In 2012, residents at the Moran Eye Center and med students from the University of Utah created “Charity Surgery Day,” a cost-effective way to provide care for Utah’s uninsured locals from low-income backgrounds with curable blinding illnesses.
On a Saturday twice per year, surgeons and medical staff offer their time to provide free care to Utah residents. Medical companies and Pharmaceutical provide the supplies, and generous donors cover other associated costs. This model has been running since 2013 at Moran. The most common procedure are cataract surgeries, however surgeons have conducted other procedures such as pterygia and corneal transplants.

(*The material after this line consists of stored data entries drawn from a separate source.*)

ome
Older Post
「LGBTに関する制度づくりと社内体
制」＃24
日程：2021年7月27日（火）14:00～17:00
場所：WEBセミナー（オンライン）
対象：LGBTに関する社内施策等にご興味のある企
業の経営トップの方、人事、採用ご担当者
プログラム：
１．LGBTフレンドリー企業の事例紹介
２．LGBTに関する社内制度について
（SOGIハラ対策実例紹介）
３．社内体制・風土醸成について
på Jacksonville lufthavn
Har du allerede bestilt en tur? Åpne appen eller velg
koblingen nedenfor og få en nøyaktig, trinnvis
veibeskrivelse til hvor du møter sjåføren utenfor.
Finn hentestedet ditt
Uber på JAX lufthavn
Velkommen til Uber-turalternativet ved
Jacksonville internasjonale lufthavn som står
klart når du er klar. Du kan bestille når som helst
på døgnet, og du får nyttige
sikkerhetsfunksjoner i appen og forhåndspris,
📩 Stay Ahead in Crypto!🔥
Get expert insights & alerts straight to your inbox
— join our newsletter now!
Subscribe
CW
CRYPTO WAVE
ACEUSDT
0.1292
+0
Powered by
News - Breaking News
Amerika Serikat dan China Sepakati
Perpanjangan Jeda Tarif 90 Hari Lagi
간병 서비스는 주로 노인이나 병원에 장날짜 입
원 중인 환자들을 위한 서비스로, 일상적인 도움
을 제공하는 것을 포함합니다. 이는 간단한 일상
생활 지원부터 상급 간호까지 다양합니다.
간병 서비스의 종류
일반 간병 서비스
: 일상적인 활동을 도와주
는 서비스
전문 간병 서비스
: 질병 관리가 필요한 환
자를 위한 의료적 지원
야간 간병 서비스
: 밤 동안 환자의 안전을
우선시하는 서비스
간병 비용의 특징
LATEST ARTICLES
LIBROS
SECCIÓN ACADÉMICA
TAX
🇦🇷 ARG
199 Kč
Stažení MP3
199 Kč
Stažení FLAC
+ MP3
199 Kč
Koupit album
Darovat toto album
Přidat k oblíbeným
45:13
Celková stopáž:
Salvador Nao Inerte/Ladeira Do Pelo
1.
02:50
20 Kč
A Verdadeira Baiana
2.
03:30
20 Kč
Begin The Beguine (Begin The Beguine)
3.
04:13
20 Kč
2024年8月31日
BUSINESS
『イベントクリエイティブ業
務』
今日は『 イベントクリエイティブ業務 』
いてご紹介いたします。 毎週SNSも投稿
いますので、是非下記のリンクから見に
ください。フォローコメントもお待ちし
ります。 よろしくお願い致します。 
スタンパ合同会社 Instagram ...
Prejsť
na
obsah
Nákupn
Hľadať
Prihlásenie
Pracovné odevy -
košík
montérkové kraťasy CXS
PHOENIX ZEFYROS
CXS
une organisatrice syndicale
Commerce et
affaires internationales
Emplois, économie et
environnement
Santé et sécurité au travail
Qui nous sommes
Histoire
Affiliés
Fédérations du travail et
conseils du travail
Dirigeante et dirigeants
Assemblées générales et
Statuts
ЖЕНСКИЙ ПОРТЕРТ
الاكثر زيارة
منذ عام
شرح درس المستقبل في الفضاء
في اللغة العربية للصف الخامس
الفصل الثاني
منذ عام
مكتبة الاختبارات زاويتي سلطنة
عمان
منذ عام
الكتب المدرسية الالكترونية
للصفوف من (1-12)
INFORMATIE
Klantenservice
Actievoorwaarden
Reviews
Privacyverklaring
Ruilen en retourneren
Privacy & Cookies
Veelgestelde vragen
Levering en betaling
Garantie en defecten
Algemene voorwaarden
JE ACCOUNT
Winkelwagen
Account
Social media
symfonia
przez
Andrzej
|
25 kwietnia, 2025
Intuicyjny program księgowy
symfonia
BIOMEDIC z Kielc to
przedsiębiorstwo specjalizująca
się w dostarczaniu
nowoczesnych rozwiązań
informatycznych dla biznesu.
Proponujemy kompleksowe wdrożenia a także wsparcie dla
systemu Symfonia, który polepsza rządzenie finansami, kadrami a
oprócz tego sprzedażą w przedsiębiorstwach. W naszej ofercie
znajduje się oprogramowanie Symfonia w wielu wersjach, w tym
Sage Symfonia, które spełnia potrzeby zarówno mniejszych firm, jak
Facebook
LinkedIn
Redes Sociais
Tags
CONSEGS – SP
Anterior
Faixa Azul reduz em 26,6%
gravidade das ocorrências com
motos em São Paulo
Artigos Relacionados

“There are more people in Utah with treatable blindness than you would think, and for a person who is struggling financially, losing his or her vision can have a devastating effect. Often the patients who come to us through Charity Surgery Day have lost the ability to work, and are relying heavily on family members or friends,” said Randall J. Olson, M.D., Chair and CEO of the Moran Eye Center in a recent news release. “We’re committed to restoring sight to as many individuals as we possibly can, which is why we are thrilled to have the partnership of The Eye Institute of Utah and of the ASCRS Foundation.”
Moran, one of the five founding members of the ASCRS Foundation’s Operation Sight program, began their collaboration the ASCRS foundation on Charity Surgery Day in 2014. The task is to offer an integrated method for institutions and volunteer physicians that wish to take part in the effort to end blindness associated with cataracts in the United States. Saturday’s Charity Surgery Day was the first time the event took place at various Utah sites, with The Eye Institute of Utah managing near half of the cases.
Robert J. Cionni, Medical Director of The Eye Institute of Utah and the incoming President of the ASCRS said in the news release, “Too often, we take our eyesight for granted until our vision starts to fail. Most conditions that impair our vision are preventable or treatable. However, for many people in the U.S. and around the world, the cost of surgery makes treatment unattainable. We now have the unique opportunity to join forces with the ASCRS and the Moran Eye Center to treat patients in Utah who could not otherwise afford care. Operation Sight is intended to help those in our local community, but we also hope that it creates a replicable movement across the U.S. to help eradicate treatable vision loss.”
Treating curable blindness in Utah brings an economic benefit to the state. Charity Surgery Day can help to avert vision loss often associated with unemployment and homelessness.